» EXERCISE OBJECTIVE: Leave out the pictures and repeat everything else in the records exactly.

» RECORDS FOR THE EXERCISE:
════

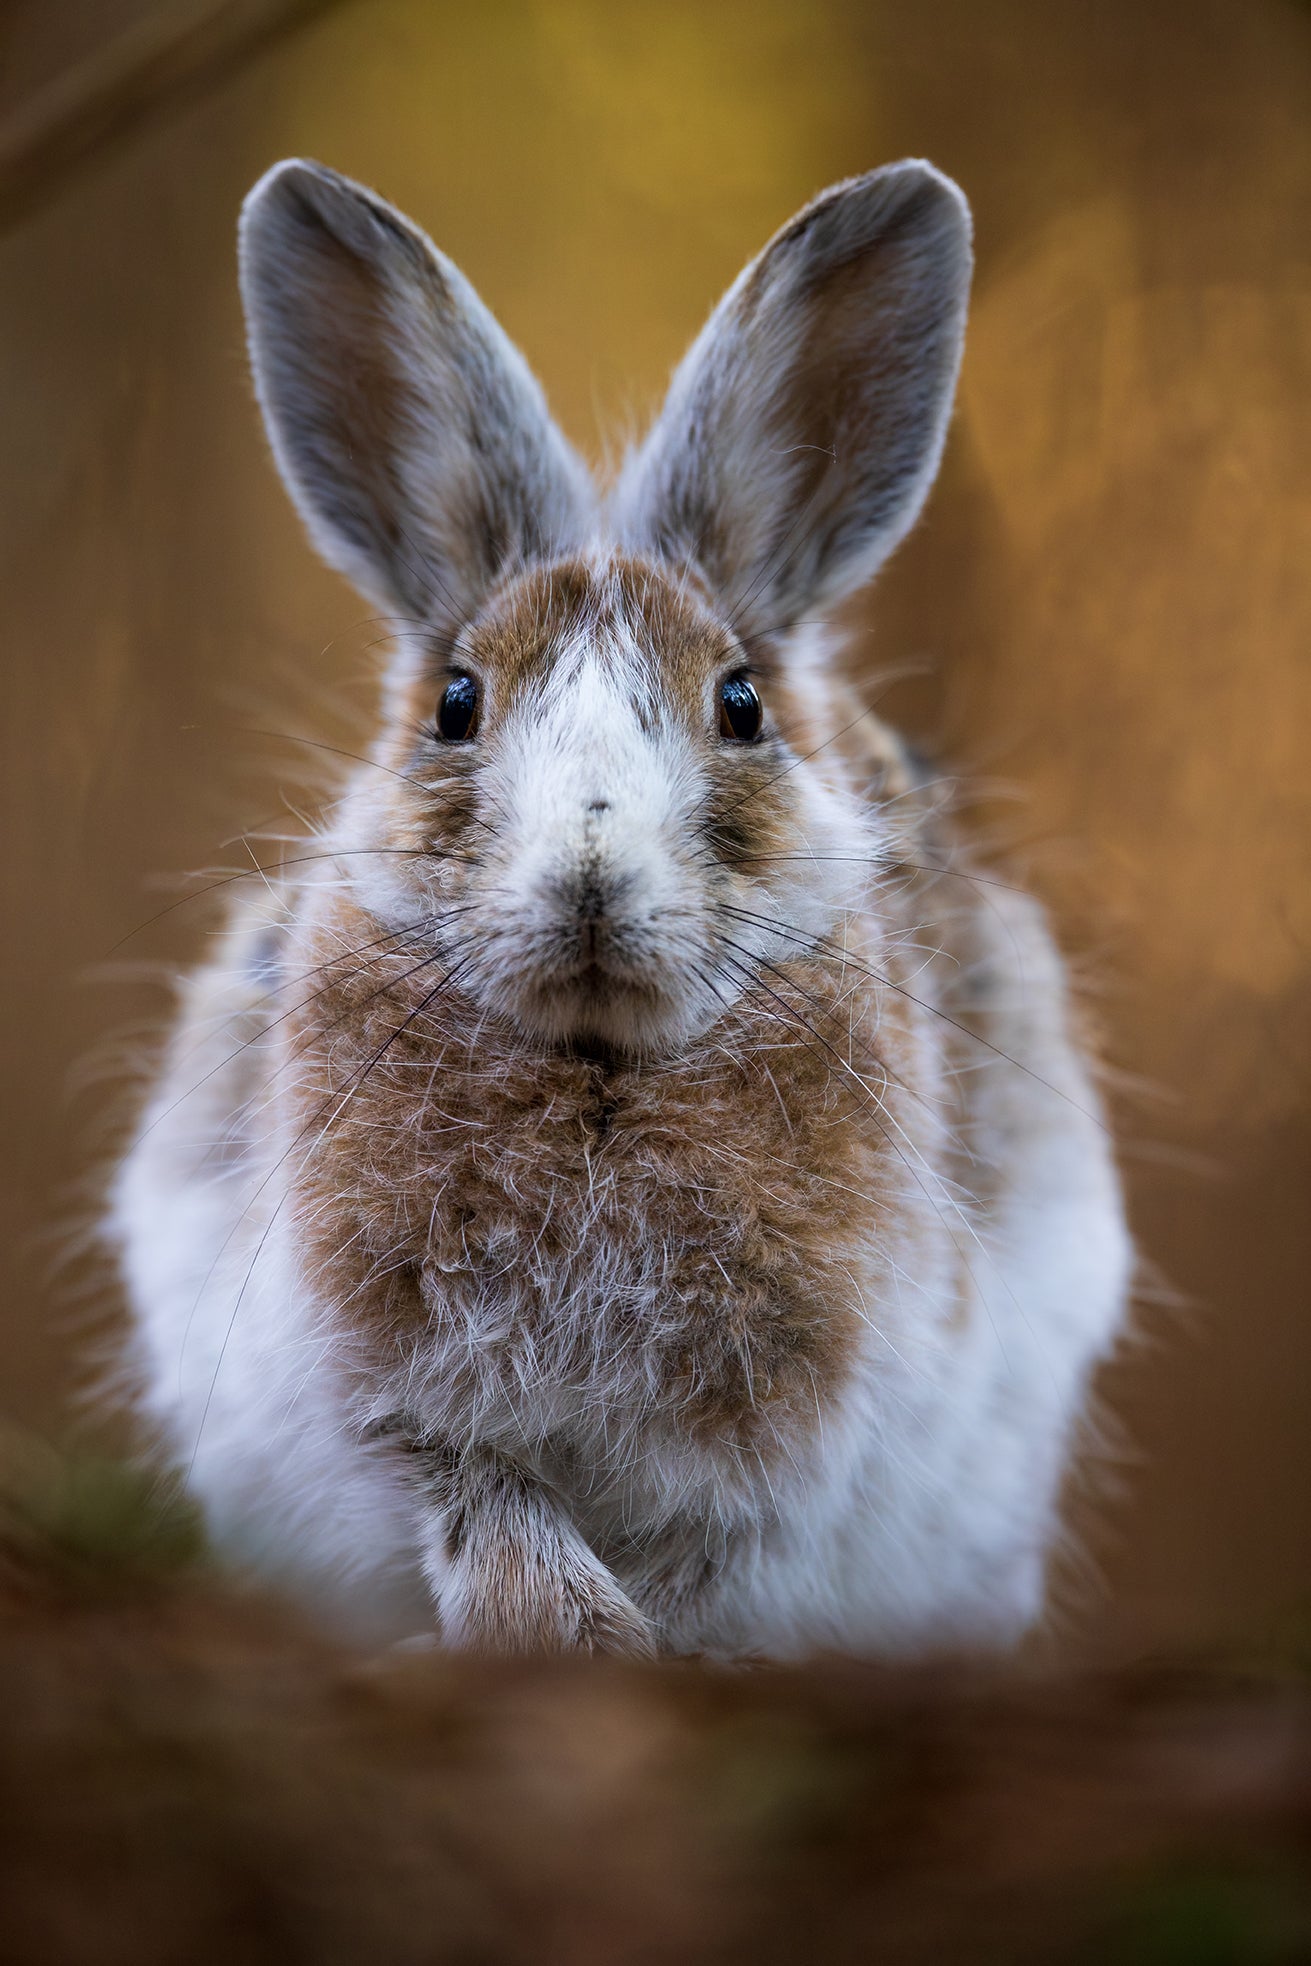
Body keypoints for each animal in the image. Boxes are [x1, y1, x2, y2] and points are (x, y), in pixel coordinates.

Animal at [110, 157, 1133, 1660]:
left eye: (741, 705)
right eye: (455, 704)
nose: (590, 874)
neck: (598, 1062)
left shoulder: (792, 1454)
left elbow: (714, 1560)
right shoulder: (388, 1408)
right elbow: (490, 1514)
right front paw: (565, 1636)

════

» ANSWER TO THIS EXERCISE:
Body keypoints for each animal in the image. Boxes are [x1, y1, x2, y2] and points are (x, y), in pixel coordinates.

Animal at [110, 157, 1133, 1660]:
left eye: (741, 705)
right eye: (455, 704)
nose: (590, 874)
neck: (598, 1062)
left shoulder: (792, 1454)
left elbow: (714, 1560)
right shoulder: (388, 1408)
right elbow: (490, 1514)
right front paw: (565, 1636)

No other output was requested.